- [Data extract]:
◇ ◇ ◇ ◇ ◇
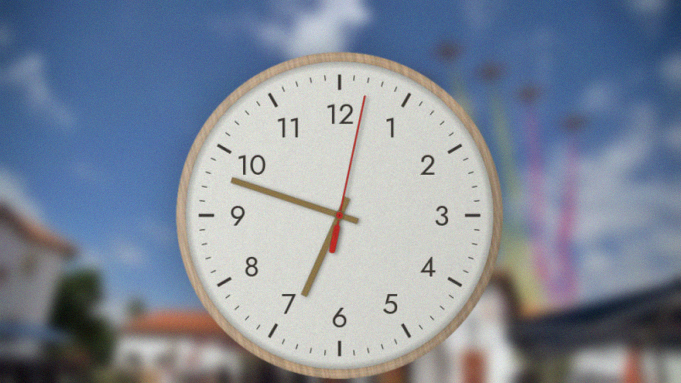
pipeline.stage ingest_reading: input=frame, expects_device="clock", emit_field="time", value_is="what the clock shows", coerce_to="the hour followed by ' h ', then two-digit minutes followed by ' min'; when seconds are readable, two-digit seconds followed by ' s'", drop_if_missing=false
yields 6 h 48 min 02 s
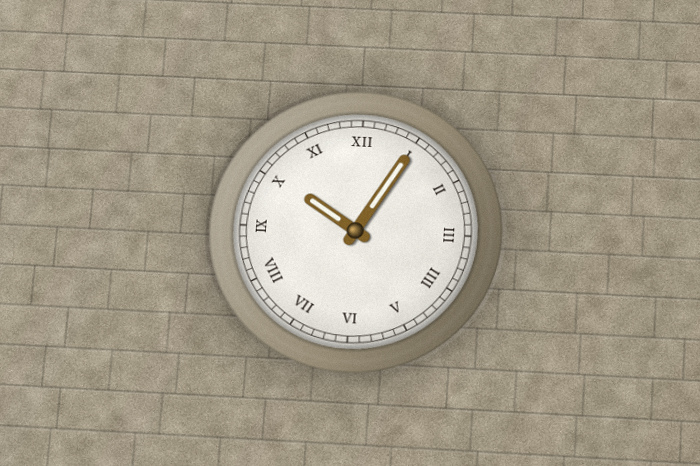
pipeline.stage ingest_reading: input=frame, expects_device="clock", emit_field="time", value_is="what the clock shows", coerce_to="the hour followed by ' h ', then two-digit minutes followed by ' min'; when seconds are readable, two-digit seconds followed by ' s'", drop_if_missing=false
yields 10 h 05 min
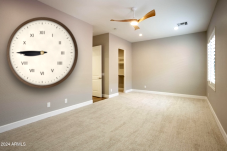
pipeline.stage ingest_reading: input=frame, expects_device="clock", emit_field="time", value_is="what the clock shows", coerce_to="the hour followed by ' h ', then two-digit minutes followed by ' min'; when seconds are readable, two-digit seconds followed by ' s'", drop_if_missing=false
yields 8 h 45 min
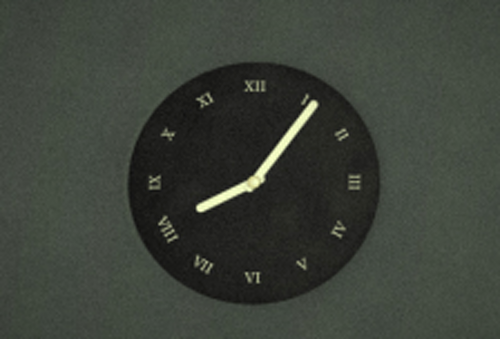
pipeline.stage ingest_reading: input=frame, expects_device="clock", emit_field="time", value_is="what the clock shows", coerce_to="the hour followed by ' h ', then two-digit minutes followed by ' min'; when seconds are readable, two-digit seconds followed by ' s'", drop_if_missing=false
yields 8 h 06 min
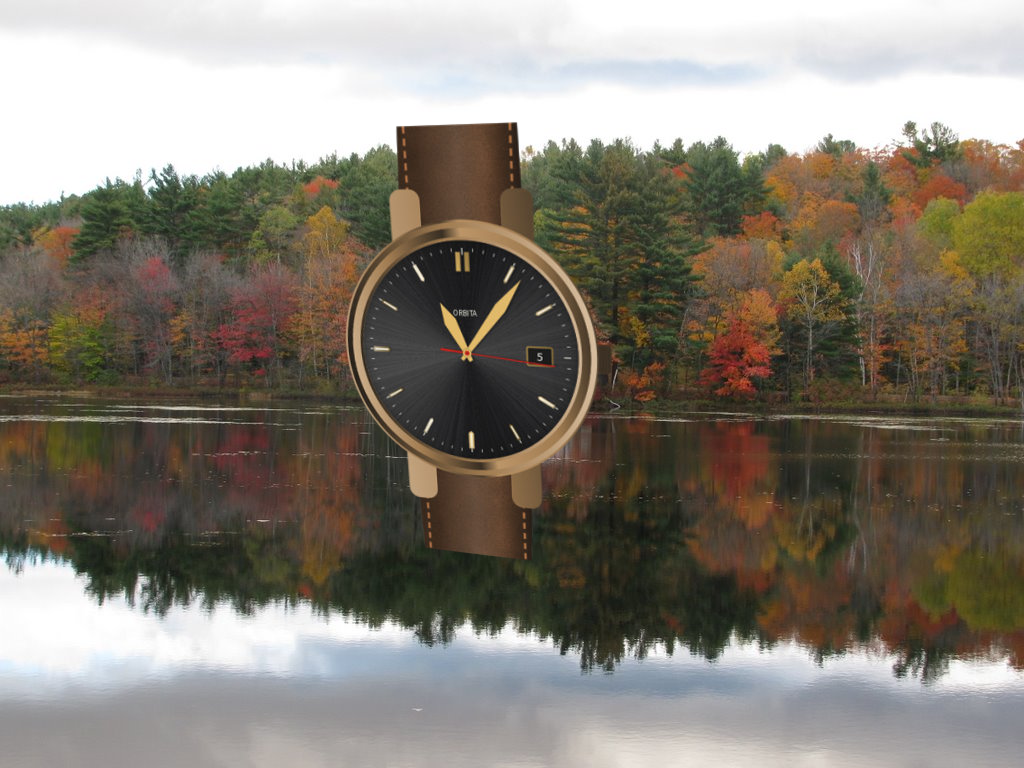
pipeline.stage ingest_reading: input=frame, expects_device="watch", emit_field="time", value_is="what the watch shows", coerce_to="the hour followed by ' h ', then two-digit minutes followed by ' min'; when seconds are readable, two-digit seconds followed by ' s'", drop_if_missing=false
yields 11 h 06 min 16 s
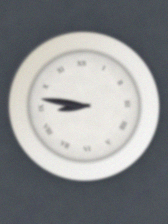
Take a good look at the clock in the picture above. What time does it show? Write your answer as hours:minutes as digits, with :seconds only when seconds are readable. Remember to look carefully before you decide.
8:47
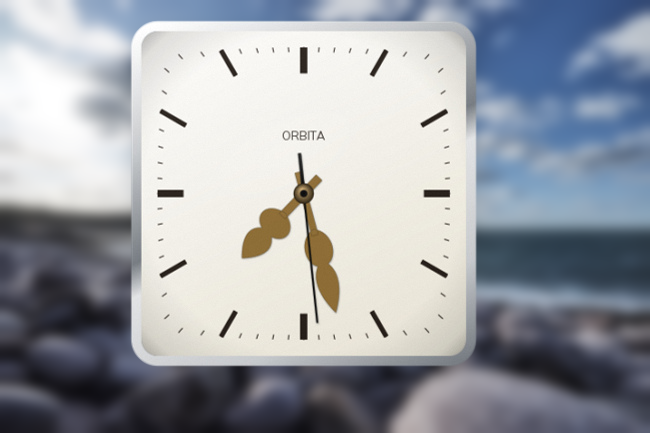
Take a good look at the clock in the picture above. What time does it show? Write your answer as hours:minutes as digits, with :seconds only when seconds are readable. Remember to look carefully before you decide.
7:27:29
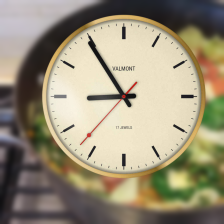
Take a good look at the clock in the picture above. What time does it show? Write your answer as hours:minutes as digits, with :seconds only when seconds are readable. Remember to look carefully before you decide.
8:54:37
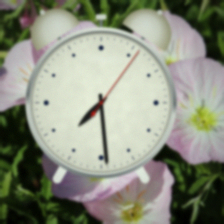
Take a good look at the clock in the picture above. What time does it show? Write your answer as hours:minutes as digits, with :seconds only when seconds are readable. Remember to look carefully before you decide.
7:29:06
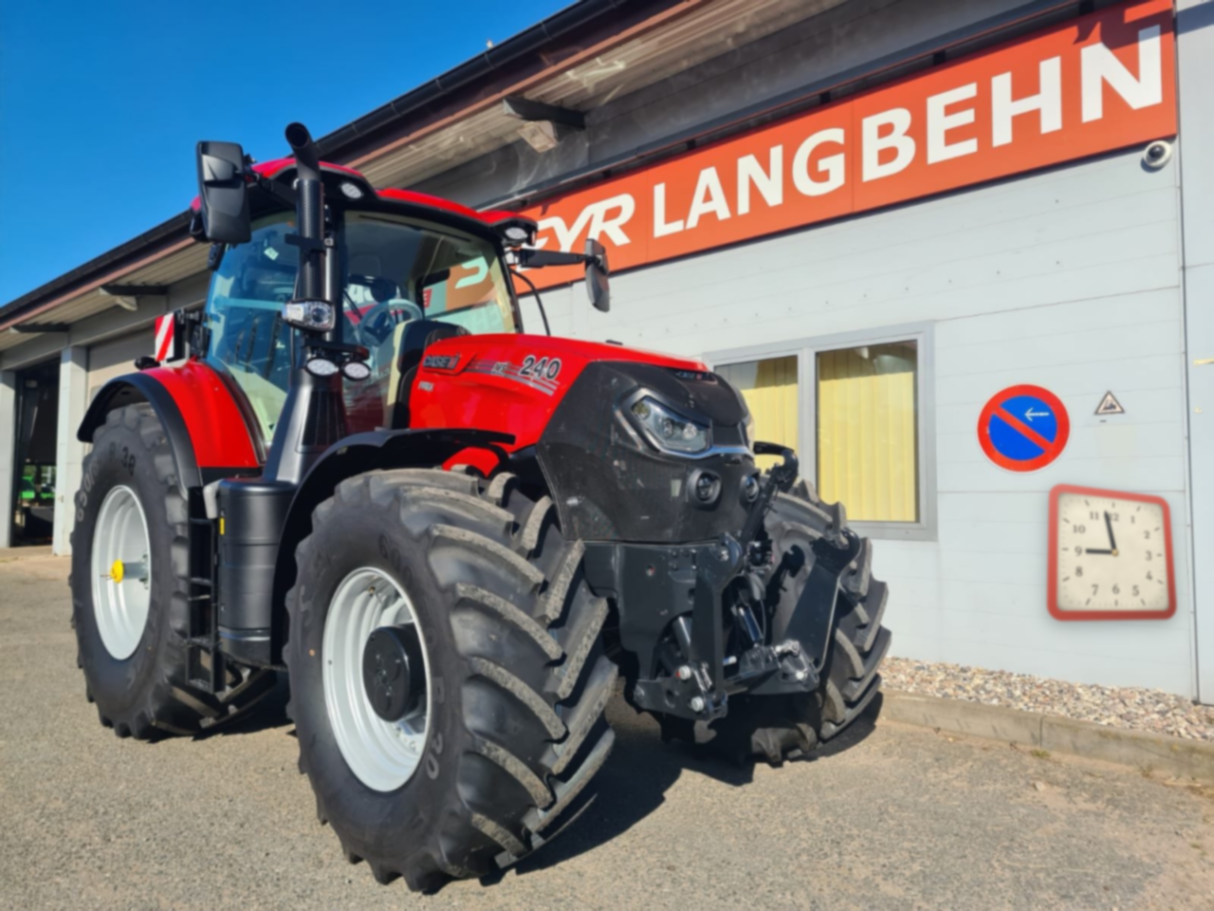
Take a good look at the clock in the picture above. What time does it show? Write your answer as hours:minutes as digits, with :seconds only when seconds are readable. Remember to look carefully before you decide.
8:58
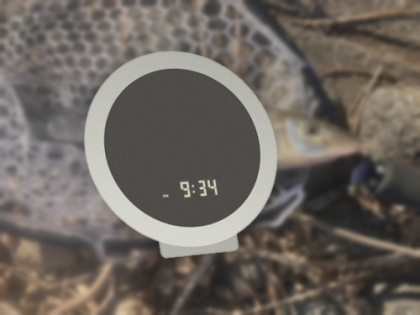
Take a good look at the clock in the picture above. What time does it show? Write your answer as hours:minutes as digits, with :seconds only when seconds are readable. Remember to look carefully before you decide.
9:34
◇ ◇ ◇ ◇ ◇
- [Problem description]: Reproduce all of the data above with each "clock" swapped for "timepiece" and everything else left as it is. Omit the pictures.

- [Final result]:
pipeline.stage ingest_reading: input=frame, expects_device="timepiece", emit_field="time", value_is="what the timepiece shows", coerce_to="the hour followed by ' h ', then two-digit minutes followed by ' min'; when seconds are readable, two-digit seconds followed by ' s'", drop_if_missing=false
yields 6 h 48 min 02 s
pipeline.stage ingest_reading: input=frame, expects_device="timepiece", emit_field="time", value_is="what the timepiece shows", coerce_to="the hour followed by ' h ', then two-digit minutes followed by ' min'; when seconds are readable, two-digit seconds followed by ' s'", drop_if_missing=false
yields 10 h 05 min
pipeline.stage ingest_reading: input=frame, expects_device="timepiece", emit_field="time", value_is="what the timepiece shows", coerce_to="the hour followed by ' h ', then two-digit minutes followed by ' min'; when seconds are readable, two-digit seconds followed by ' s'", drop_if_missing=false
yields 8 h 45 min
pipeline.stage ingest_reading: input=frame, expects_device="timepiece", emit_field="time", value_is="what the timepiece shows", coerce_to="the hour followed by ' h ', then two-digit minutes followed by ' min'; when seconds are readable, two-digit seconds followed by ' s'", drop_if_missing=false
yields 8 h 06 min
pipeline.stage ingest_reading: input=frame, expects_device="watch", emit_field="time", value_is="what the watch shows", coerce_to="the hour followed by ' h ', then two-digit minutes followed by ' min'; when seconds are readable, two-digit seconds followed by ' s'", drop_if_missing=false
yields 11 h 06 min 16 s
Take a good look at the timepiece in the picture above. What time does it show? Write your answer as hours:minutes as digits, with :seconds only when seconds are readable. Remember to look carefully before you decide.
8:47
Take a good look at the timepiece in the picture above. What time does it show? Write your answer as hours:minutes as digits, with :seconds only when seconds are readable. Remember to look carefully before you decide.
7:27:29
Take a good look at the timepiece in the picture above. What time does it show? Write your answer as hours:minutes as digits, with :seconds only when seconds are readable. Remember to look carefully before you decide.
8:54:37
Take a good look at the timepiece in the picture above. What time does it show? Write your answer as hours:minutes as digits, with :seconds only when seconds are readable. Remember to look carefully before you decide.
7:29:06
Take a good look at the timepiece in the picture above. What time does it show? Write your answer as hours:minutes as digits, with :seconds only when seconds are readable. Remember to look carefully before you decide.
8:58
Take a good look at the timepiece in the picture above. What time does it show? Write your answer as hours:minutes as digits, with :seconds only when seconds are readable. Remember to look carefully before you decide.
9:34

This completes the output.